Se, sob a organização de nosso cabeça, obedecermos a seus mandamentos, que é o que faremos se o amarmos, quão poucos serão os mal- entendidos e dificuldades entre os irmãos! Essa organização tem seus evangelistas, pastores e instrutores nomeados e dirigidos pelo Senhor. Eles não precisam de imposição de mãos pela chamada sucessão apostólica; pois o “Espírito do Senhor ungiu” todos os membros do corpo “para pregar”, etc., (Isa. 61:1) e é dever de cada membro do corpo exercer seu ofício para a edificação dos demais membros.

Quão completa é a organização da igreja de Cristo com sua membresia escrita no céu, vinculada pelo amor e governada pelo Espírito! Mas qual seria a triste consequência de confundirmos a igreja nominal com a verdadeira?

A importância de nossa quarta proposição carece de maiores explicações. Na verdade, seria uma grande tragédia perder nossa condição de membro da verdadeira igreja ou corpo de Cristo. E nenhum membro está fora desse perigo, a menos que mantenha uma estrita vigilância sobre a velha natureza, contada como morta, para que essa não volte à vida e se afirme na forma de orgulho, egoísmo, inveja, calúnias e coisas assim, não é verdade? Mas se estivermos cheios de amor (o amor que leva ao sacrifício) e revestidos de humildade, e sob a cobertura do sangue redentor, estaremos seguros na igreja (corpo), tendo a certeza de que “o Pai se gradou de nos dar o Reino”.

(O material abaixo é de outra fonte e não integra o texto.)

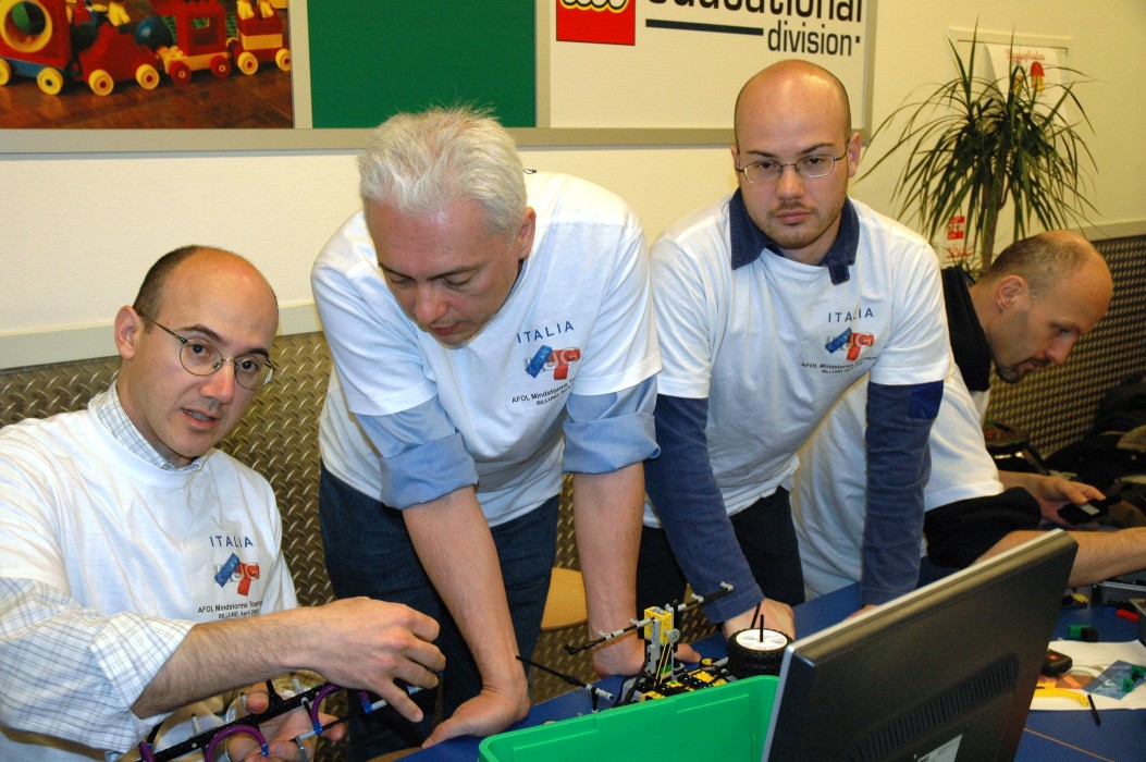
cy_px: 381
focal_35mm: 40
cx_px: 573
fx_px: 1288
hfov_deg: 48.0
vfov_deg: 32.9
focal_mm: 27
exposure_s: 1/60
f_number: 4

Sim, o reino é o destino glorioso da verdadeira igreja — o “pequeno rebanho” — que agora está trilhando o caminho da humilhação e bebendo do cálice amargo da morte. Ó, a glória que será revelada em nós ainda não é visível, exceto aos olhos da fé, mas as tentações e provações são muito evidentes em todos os aspectos! “Portanto, temamos, a fim de que a promessa deixada para nós de entrar em seu repouso não exclua a nenhum de vós.” (Heb. 4:1)

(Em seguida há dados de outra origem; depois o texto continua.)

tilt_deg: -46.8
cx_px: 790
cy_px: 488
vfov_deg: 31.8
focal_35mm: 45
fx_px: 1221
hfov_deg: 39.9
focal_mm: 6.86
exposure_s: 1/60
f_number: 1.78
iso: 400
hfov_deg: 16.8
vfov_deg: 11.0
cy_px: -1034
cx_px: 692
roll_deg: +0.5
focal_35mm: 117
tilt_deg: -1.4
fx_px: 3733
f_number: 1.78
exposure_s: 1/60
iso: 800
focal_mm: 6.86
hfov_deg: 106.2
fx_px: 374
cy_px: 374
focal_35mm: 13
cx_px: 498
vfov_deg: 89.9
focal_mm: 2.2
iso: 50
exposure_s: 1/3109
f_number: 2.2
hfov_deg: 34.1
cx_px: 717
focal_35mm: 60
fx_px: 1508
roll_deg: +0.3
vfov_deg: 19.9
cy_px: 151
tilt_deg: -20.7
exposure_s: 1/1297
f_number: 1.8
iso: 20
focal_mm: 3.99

Assim, Paulo advertiu os outros e temeu, “para que (mesmo depois) de ter pregado a outros, ele mesmo não fosse rejeitado”. (1 Cor. 9:27) Podemos ter nossos nomes considerados malignos pelos da igreja nominal e ainda assim “regozijar- nos e estar muito contentes porque nossos nomes estão escritos nos céus”. Eles podem olhar para nós com desprezo e nos usar com malícia, bem como dizer falsamente todo tipo de mal contra nós. Podem também tentar nos fazer voltar com lisonja, dizendo que não podem perder nossa influência — que estaríamos fazendo um grande bem por permanecer entre eles. Ó, como é necessária, neste dia mau, a fé —

“Que se mantém impassível face à desaprovação do mundo,

Nem dá atenção ao seu sorriso lisonjeiro;

Que os mares de problemas não podem afogar,

Nem as artimanhas de Satanás, seduzir.”

Amados, voltemos a repetir a advertência: “Permaneçamos, pois, firmes na liberdade com que Cristo nos libertou, e não nos submetamos outra vez ao jugo da escravidão” — nem mesmo no mais leve grau.